Limite d’âge, carrière incomplète et prolongation d’activité : de quoi parle‑t‑on ?

Dans la fonction publique de l’État, la règle de base est simple : arrivé à la limite d’âge, le fonctionnaire est mis à la retraite et le lien avec le service est rompu. C’est ce que rappelle l’article 68 de la loi du 11 janvier 1984 : « Les fonctionnaires ne peuvent être maintenus en fonctions au-delà de la limite d’âge de leur emploi sous réserve des exceptions prévues par les textes en vigueur ».

Cette limite d’âge déclenche la cessation automatique des fonctions, sauf si un texte prévoit expressément une prolongation. Parmi ces exceptions figure le mécanisme de prolongation d’activité pour les agents ayant une carrière incomplète, c’est‑à‑dire dont la durée des services liquidables est inférieure à celle exigée pour une pension à taux plein.

L’article 1‑1 de la loi n° 84‑834 du 13 septembre 1984, désormais codifié à l’article L. 556‑5 du code général de la fonction publique, permet à ces fonctionnaires, sur leur demande, sous réserve de l’intérêt du service et de leur aptitude physique, d’être maintenus en activité au‑delà de la limite d’âge. Cette prolongation :

  • Ne peut pas dépasser la durée des services nécessaires pour obtenir une pension à taux plein au sens de l’article L. 13 du code des pensions civiles et militaires de retraite ;
  • Est plafonnée à dix trimestres ;
  • Est expressément « prise en compte au titre de la constitution et de la liquidation du droit à pension ».

L’article L. 10 du code des pensions civiles et militaires de retraite complète ce dispositif en prévoyant que « les services accomplis postérieurement à la limite d’âge dans les conditions prévues par la loi sont pris en compte dans la pension ».

En théorie donc, lorsqu’un agent a obtenu une prolongation d’activité régulière, les services accomplis après la limite d’âge doivent augmenter le montant de sa pension. La difficulté naît lorsque l’autorisation de prolongation est délivrée tardivement, alors même que l’agent a déjà continué à travailler. C’est exactement la situation jugée dans l’affaire commentée.

L’affaire Mme B. : une prolongation d’activité ignorée dans le calcul de la pension

Mme B., greffière à la cour d’appel d’Amiens, a continué à exercer ses fonctions du 5 mai 2019 au 30 avril 2020, après avoir atteint la limite d’âge. Elle avait demandé, avant cette limite, le bénéfice de la prolongation d’activité prévue par la loi du 13 septembre 1984.

*Données fournies:*

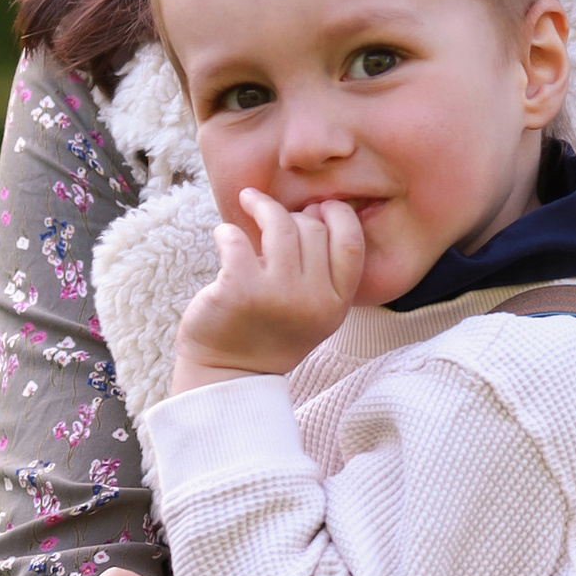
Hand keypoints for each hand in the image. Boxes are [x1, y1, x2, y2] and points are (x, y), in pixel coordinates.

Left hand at [170, 190, 364, 393]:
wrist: (227, 375)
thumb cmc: (268, 332)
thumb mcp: (312, 311)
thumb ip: (322, 271)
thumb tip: (316, 210)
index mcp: (335, 305)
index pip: (352, 243)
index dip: (338, 215)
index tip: (319, 206)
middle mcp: (312, 301)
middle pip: (313, 229)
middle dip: (292, 215)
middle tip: (273, 214)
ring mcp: (276, 296)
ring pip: (280, 225)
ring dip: (262, 205)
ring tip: (249, 201)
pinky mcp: (239, 291)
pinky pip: (237, 240)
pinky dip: (227, 232)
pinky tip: (223, 236)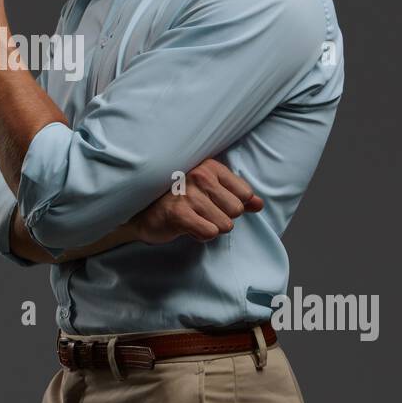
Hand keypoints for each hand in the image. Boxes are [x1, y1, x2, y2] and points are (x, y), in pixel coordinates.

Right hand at [128, 157, 262, 244]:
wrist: (142, 212)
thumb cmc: (178, 199)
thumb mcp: (210, 191)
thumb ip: (237, 196)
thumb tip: (259, 204)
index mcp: (210, 166)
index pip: (245, 193)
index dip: (232, 205)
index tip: (214, 203)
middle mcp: (199, 175)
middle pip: (236, 210)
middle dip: (221, 217)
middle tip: (200, 213)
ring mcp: (188, 193)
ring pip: (225, 224)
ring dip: (210, 227)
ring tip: (192, 219)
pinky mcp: (178, 213)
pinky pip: (210, 233)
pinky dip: (200, 235)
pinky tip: (187, 227)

*Activité 1:*
Pour chacune des affirmations suivantes, dites si elle concorde avec le texte de l'exercice, par oui ou par non, en citant exactement les mots du texte qui tranchent.
(a) La prolongation d'activité ne peut pas dépasser dix trimestres.
(b) Le maintien en activité au-delà de la limite d'âge est accordé d'office, sans que le fonctionnaire ait à le demander.
(c) Mme B. exerçait les fonctions de greffière à la cour d'appel d'Amiens.
*Activité 2:* Traduisez en anglais cette phrase du texte de l'exercice : « Elle avait demandé, avant cette limite, le bénéfice de la prolongation d’activité prévue par la loi du 13 septembre 1984. »

*Réponse attendue 1:*
(a) Oui : « Est plafonnée à dix trimestres ».
(b) Non : « sur leur demande ».
(c) Oui : « Mme B., greffière à la cour d’appel d’Amiens ».

*Réponse attendue 2:* Before reaching that limit, she had applied for the extension of service provided for by the law of September 13, 1984.